# I can draw your betta fish(ies)!



## Alimiss27 (Jun 18, 2015)

I like drawing and betta fish so i thought, "WHY NOT PUT THEM TOGETHER!"
I'll draw your betta fish+a background. 

Here is a quick sketch:








If you can't see pic here is link: http://flowerbud27.deviantart.com/art/BETTA-FISH-540727016?ga_submit_new=10%3A1434741352

YOUR FINAL DRAWING WILL BE MUCH MORE DETAILED!
:-D:-D


----------



## superswimmer (Apr 7, 2015)

This is Bluemoon, my veiltail. I am excited to see your drawing!!


----------



## Alimiss27 (Jun 18, 2015)

superswimmer said:


> View attachment 576065
> 
> This is Bluemoon, my veiltail. I am excited to see your drawing!!


Could you make the picture a bit brighter? It's a bit dark. Once you have a new pic, it will be done in a 0-2 days. Is it ok if I post it on Deviant Art then give you the link?


----------



## superswimmer (Apr 7, 2015)

Sure the lights aRe off in the picture sorry. That's the only way I can get the detail on his tail but I will give you another.


----------



## Alimiss27 (Jun 18, 2015)

superswimmer said:


> Sure the lights aRe off in the picture sorry. That's the only way I can get the detail on his tail but I will give you another.
> View attachment 576073


Ok no problem. If you want it to be accurate you can send me more pics.


----------



## superswimmer (Apr 7, 2015)

I have to sleep but I will try to get more tm


----------



## Alimiss27 (Jun 18, 2015)

Haha ok.


----------



## Alimiss27 (Jun 18, 2015)

superswimmer said:


> Sure the lights aRe off in the picture sorry. That's the only way I can get the detail on his tail but I will give you another.
> View attachment 576073


http://flowerbud27.deviantart.com/a...-no-1-541487828?ga_submit_new=10%3A1435035758

Sorry it took so long. The drawing app on my IPad was acting up.


----------



## superswimmer (Apr 7, 2015)

Np, I love it! You're very talented!


----------



## Alimiss27 (Jun 18, 2015)

Thank you! I keep trying to improve my art and whatnot.


----------



## BettaBoy11 (Apr 21, 2015)

Hi! Can you do Pi? He's a marble SDeT.


----------



## Pippin (Apr 11, 2014)

If you have anytime, it would be brilliant of you if you could do Pippin. But only if it's convenient for you!

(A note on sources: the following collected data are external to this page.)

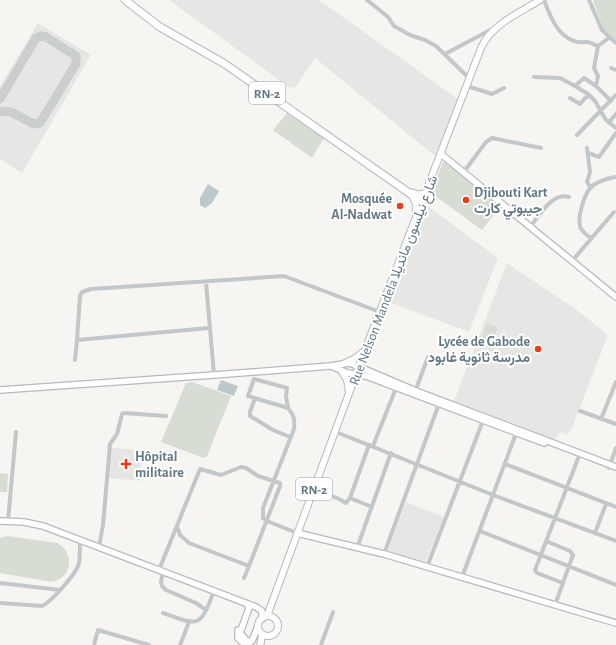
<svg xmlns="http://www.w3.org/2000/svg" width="616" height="645" font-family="'Alegreya Sans',Vazirmatn,sans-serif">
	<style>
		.built { fill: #e6e7e5 }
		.green { fill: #d7ddd2 }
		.water { fill: #bbc9cd }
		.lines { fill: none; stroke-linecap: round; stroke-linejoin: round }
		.taxiway { stroke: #cbcecf; stroke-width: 9 }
		.secondary-casing { stroke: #b4babe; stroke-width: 8 }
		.primary-casing { stroke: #b5babd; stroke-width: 8 }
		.highway-casing { stroke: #b6babd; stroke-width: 9 }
		.street { stroke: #c2c7c9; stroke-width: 4 }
		.secondary { stroke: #fff; stroke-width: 5.5 }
		.primary { stroke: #fff; stroke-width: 6 }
		.highway { stroke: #fff; stroke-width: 7 }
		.poi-dot { fill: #ed3a19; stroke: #fff; stroke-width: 1.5 }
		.labels { text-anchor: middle; stroke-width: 4; stroke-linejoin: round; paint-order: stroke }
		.shield { fill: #fff; stroke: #91a0a9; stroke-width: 1 }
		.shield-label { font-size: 13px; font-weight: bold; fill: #627884 }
		.poi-label { font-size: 14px; font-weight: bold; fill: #627884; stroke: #fff; text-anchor: start }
		.street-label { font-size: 14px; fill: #627884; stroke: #fff }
	</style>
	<rect width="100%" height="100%" fill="#f6f5f1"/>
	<path class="built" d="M169,0h150l139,99 -23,57 -120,-98 -20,30 -6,-1z
		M38,23l53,32 -69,118 -22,-14v-73z
		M426,205l72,53 -29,74 -80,-30z
		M507,263l70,47 31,25 -37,95h-1l-2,5 -8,-3 -5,8 -101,-39z
		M111,448l32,2 -3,31 -32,-3z
		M406,502l36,14 1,3 -17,42 -3,1 -36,-10z"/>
	<path class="green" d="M593,0h23v40l-13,-12z
		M287,113l37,25 -12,20 -39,-28z
		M443,162h3l54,45 -18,23 -51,-37z
		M487,323l11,4 -8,21 -11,-3z
		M192,382l39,14 -24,60 -4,2 -42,-16 25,-59z
		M0,473l8,1 -1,18h-7z
		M7,536l50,7c19,10 15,36 -6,39l-51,-9v-35z"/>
	<path class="water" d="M208,184l11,7 -7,12 -7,5 -5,-3v-7z
		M221,380l17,6 -4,10 -17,-6z"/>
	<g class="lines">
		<path class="taxiway" d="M0,99l36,-61 5,-2 5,1 30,19v8l-36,59 -6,1 -23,-12 -11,-1"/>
		<defs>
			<path id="secondary" d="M441,154l175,143
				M331,366l17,7 18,3 178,67
				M0,390l214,-15 116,-9 20,-3 66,28 200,76
				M0,521l24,1 19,4 213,81 6,4v8
				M297,533l87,21 232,69
				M247,604l2,4 -9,25 7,8h5l6,-15
				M238,630v8l4,4 7,3"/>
			<path id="primary" d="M345,363l9,-4 10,-8
				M342,372l5,8 2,13
				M267,616l98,-266 116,-302c11,-24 38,-35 59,-48
				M258 626a10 10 0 1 1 20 0a10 10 0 1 1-20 0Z
				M260,645l1,-3 1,-8"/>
			<path id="highway" d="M125,0l35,27 65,37 197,138
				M412,193l5,2 8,-1
				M413,196l3,7 1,12"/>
		</defs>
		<use href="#secondary" class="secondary-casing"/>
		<use href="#primary" class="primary-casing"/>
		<use href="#highway" class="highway-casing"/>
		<path class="street" d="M367,0l21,17 6,9 16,9 15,5 11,6 34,33
			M544,0c6,16 13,35 30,41 5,2 8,1 13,1 3,0 8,3 11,4
			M589,0l13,30 14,13
			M610,37l-12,9 -4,22 4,8 -2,10 15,15
			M445,54l49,-26
			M611,68l5,2
			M534,77l26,1 15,8 13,8 7,7 11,19 10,8
			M467,86l25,8 12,-6
			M575,86l9,-8 12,8
			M570,98l10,6 5,-6 4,-2
			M609,122l7,-8
			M577,135l39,-40
			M587,148l3,24 -3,10 4,6
			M588,153l11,4 17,-24
			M463,173l23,-31 6,-4 49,10
			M530,227c10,-12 22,-35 39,-30
			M591,238c-3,-2 -7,-5 -9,-8 -7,-8 2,-34 8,-42 6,-6 18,-10 26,-11
			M572,261l42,-49
			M206,282l8,93
			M77,340l3,-44 2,-4 9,-3 193,-13 96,36
			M75,360l2,-20 132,-12
			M415,392l13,-35
			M255,398l-5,14v4l23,14 17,7
			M288,408l-2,-12 1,-8 -33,-9 -6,17 40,12c6,7 7,12 6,21l-31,79v10l4,3 30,12
			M580,411l36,13
			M601,419l15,-37
			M336,432l157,63 123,46
			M369,445l-19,53 22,9
			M373,446l23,-58
			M505,464l111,43
			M609,468l7,-20
			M314,489l25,10 7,4 4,-5
			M8,521l8,-89
			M480,531l136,54
			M595,533l11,-29
			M546,541l24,10 3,4 -18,50
			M99,547l4,-22 7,-81 7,-10 5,-20 2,-1 42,3
			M357,548l34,-95
			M384,554l56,-153
			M427,567l57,-149
			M159,570l41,-101 21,6 20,-8 5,1 12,8 22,7v3l-31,80 -60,-23 -9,-8 -3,-9
			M163,572l-2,10 1,4 4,4 30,13 10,7
			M462,577l55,-146
			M244,578l5,-12
			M0,583l60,7
			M563,583l-26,-10 -2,-3 44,-114
			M0,603l42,3c9,-4 35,-33 37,-43 1,-7 1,-15 1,-22
			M163,613c36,13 37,15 51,-22
			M94,645l4,-15 51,15
			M180,645l9,-23
			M321,645l12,-33"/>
		<use href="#secondary" class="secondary"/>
		<use href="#primary" class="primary"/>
		<use href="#highway" class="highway"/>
	</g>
	<g class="poi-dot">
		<circle cx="466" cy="200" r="4"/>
		<circle cx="400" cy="206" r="4"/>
		<circle cx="538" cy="349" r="4"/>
		<path d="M124 458h4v4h4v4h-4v4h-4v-4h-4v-4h4z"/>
	</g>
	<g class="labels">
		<g class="shield">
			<rect x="249" y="82" width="36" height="22" rx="3"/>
			<rect x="296" y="478" width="36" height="22" rx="3"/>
		</g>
		<g class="shield-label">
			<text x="267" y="98">RN-2</text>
			<text x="314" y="494">RN-2</text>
		</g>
		<g class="poi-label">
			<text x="474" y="197">Djibouti Kart<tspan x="474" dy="16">جيبوتي كارت</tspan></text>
			<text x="392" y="203" text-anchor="end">Mosquée<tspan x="392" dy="16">Al-Nadwat</tspan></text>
			<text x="530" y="346" text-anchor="end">Lycée de Gabode<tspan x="530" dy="16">مدرسة ثانوية غابود</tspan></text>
			<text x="135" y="461">Hôpital<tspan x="135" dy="16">militaire</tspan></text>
		</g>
		<g class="street-label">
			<text transform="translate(393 280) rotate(-69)" y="5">Rue Nelson Mandela شارع نيلسون مانديلا</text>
		</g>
	</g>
</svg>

(I put in two incase one didn't work)


----------



## Alimiss27 (Jun 18, 2015)

BettaBoy11 said:


> Hi! Can you do Pi? He's a marble SDeT.





Pippin said:


> If you have anytime, it would be brilliant of you if you could do Pippin. But only if it's convenient for you!
> 
> (I put in two incase one didn't work)


Sure. I can do lots of fish. I have wayyyy to much time on my hands.


----------



## bettaposeidon (Jun 30, 2015)

Are you still doing pictures? If so, could you draw my betta Poseidon?


----------



## DangerousAngel (Mar 26, 2015)

Could you do Kip?


----------



## kateausten (Jun 24, 2015)

Can you please do Flair?


----------



## Alimiss27 (Jun 18, 2015)

BettaBoy11 said:


> Hi! Can you do Pi? He's a marble SDeT.





Pippin said:


> If you have anytime, it would be brilliant of you if you could do Pippin. But only if it's convenient for you!
> 
> (I put in two incase one didn't work)





bettaposeidon said:


> Are you still doing pictures? If so, could you draw my betta Poseidon?





DangerousAngel said:


> Could you do Kip?
> View attachment 589034





kateausten said:


> Can you please do Flair?


Yuperoo. Warning- It might take me a while, cuz I'm going to Dominican Republic, then my cousins from Canada are visiting, so I'll try to have them up ASAP.


----------



## BubblesTheBlueBetta (Jul 15, 2015)

Can you draw my betta bubbles?:thankyou:


----------



## Alimiss27 (Jun 18, 2015)

Alimiss27 said:


> Yuperoo. Warning- It might take me a while, cuz I'm going to Dominican Republic, then my cousins from Canada are visiting, so I'll try to have them up ASAP.





BubblesTheBlueBetta said:


> Can you draw my betta bubbles?:thankyou:


Yup. Then again it might take a while. I'm gonna be at dominican republic.


----------



## Pippin (Apr 11, 2014)

Alimiss27 said:


> Yup. Then again it might take a while. I'm gonna be at dominican republic.


Have fun while you're there!


----------



## Alimiss27 (Jun 18, 2015)

Pippin said:


> Have fun while you're there!


Tysm!


----------



## BubblesTheBlueBetta (Jul 15, 2015)

Ok thanks! Have fun!


----------



## DangerousAngel (Mar 26, 2015)

YAY! Take your time, have fun on your trip!!


----------